Record excerpts below:
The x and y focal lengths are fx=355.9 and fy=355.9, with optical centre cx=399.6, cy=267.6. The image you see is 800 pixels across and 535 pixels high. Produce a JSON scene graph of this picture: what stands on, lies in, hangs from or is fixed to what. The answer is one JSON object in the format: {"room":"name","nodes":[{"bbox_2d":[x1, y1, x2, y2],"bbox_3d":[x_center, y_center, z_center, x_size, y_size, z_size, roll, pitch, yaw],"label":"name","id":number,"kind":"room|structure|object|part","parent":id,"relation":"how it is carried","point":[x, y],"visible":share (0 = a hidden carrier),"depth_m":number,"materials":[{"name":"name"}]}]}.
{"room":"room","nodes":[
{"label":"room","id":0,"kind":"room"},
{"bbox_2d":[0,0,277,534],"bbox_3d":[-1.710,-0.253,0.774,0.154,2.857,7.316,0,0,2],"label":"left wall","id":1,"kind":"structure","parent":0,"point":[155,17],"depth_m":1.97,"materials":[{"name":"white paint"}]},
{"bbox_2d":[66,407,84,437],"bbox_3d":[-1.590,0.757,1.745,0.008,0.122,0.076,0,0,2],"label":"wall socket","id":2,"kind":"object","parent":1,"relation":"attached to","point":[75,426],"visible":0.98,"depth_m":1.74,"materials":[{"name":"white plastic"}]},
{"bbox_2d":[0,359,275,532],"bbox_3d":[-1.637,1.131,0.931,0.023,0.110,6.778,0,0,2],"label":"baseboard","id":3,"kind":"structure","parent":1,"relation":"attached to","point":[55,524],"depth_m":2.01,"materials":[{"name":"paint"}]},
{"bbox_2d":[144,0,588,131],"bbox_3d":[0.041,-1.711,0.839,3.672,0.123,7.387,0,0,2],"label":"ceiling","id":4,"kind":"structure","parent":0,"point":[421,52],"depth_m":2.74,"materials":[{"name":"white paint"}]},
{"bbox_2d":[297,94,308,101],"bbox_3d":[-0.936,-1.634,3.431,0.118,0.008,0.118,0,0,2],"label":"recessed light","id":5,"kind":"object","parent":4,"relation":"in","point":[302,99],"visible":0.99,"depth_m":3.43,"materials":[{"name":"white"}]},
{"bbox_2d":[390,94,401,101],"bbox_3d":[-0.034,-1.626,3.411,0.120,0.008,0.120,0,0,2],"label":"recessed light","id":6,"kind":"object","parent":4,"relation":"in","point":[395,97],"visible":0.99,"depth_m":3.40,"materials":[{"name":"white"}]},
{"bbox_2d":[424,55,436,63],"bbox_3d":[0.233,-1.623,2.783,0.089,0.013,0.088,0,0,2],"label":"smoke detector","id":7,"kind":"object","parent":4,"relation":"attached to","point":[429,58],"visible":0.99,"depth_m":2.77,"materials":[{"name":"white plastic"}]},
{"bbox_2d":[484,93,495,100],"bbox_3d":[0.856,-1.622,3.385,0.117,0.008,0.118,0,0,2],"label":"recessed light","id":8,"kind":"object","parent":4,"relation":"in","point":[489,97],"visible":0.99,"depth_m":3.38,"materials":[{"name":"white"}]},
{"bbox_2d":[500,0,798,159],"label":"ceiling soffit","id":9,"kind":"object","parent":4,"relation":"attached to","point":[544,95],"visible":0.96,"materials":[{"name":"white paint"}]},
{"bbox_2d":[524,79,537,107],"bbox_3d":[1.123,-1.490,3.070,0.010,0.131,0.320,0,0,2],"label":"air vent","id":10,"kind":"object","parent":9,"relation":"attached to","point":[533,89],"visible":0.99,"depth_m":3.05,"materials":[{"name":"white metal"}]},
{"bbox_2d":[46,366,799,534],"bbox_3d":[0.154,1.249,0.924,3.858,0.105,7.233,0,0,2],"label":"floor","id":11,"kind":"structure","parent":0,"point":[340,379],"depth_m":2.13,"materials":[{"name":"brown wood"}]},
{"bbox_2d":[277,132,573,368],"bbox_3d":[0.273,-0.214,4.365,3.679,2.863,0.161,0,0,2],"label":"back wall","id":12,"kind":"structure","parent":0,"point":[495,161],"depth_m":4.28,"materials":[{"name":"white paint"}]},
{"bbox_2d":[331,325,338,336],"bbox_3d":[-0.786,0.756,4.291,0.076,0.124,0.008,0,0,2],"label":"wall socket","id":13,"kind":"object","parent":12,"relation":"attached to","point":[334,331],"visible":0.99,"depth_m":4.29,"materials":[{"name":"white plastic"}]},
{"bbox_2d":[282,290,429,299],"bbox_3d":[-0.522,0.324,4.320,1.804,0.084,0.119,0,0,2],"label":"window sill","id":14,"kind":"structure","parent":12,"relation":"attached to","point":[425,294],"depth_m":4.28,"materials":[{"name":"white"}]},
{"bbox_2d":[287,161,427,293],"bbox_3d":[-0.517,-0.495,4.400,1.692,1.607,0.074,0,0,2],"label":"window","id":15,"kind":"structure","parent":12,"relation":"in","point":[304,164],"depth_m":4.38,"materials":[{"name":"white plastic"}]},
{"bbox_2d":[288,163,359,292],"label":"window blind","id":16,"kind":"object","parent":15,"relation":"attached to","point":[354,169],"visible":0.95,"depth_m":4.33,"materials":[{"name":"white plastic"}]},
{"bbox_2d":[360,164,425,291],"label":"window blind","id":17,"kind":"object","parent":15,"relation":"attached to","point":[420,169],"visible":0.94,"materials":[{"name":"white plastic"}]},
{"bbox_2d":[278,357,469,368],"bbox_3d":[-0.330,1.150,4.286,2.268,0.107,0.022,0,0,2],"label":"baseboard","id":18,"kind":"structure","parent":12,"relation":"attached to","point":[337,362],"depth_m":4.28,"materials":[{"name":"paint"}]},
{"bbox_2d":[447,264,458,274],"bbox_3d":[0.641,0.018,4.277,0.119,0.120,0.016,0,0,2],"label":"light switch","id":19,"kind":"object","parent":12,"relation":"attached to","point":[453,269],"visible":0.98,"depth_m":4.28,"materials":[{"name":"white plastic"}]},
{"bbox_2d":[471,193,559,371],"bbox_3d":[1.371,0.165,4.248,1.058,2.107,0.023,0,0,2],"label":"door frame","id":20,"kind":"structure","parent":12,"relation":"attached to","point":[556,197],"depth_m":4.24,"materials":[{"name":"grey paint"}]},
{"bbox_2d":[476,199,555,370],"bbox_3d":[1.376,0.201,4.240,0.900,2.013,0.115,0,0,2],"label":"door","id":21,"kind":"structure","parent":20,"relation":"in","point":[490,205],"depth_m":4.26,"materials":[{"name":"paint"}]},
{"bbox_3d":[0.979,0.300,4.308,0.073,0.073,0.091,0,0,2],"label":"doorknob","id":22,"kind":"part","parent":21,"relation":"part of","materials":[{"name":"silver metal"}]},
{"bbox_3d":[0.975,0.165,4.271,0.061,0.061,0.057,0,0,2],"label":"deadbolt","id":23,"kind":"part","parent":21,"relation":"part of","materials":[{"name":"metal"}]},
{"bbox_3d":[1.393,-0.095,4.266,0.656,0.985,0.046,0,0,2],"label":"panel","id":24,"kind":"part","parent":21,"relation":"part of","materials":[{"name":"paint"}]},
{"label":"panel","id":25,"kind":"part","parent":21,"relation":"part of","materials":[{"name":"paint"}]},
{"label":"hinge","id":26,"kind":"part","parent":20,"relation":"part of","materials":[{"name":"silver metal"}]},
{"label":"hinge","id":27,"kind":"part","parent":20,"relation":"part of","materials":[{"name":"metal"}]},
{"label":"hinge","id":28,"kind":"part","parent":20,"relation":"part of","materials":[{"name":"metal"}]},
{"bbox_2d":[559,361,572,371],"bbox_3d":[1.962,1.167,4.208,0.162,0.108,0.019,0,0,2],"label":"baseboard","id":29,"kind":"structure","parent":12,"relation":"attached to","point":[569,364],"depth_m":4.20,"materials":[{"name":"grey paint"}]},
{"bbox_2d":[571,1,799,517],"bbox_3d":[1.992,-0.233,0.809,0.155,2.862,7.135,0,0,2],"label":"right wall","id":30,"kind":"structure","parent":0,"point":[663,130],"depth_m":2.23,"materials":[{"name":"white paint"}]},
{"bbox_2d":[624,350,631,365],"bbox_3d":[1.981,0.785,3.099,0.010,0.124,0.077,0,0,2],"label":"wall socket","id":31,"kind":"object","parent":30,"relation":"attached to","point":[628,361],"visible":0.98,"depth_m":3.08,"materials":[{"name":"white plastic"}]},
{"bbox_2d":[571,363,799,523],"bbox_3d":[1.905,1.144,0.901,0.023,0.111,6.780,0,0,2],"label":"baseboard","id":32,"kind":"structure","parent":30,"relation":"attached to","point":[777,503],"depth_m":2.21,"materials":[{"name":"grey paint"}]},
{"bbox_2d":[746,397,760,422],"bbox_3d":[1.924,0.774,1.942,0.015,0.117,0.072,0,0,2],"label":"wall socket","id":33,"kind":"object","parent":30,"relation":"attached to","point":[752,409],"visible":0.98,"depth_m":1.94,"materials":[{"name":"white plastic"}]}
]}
End of Record excerpts.
- _Work item_
Find every line in the data above that holds the string "recessed". Give the number of such lines and nothing else.

- _Answer for the task_
3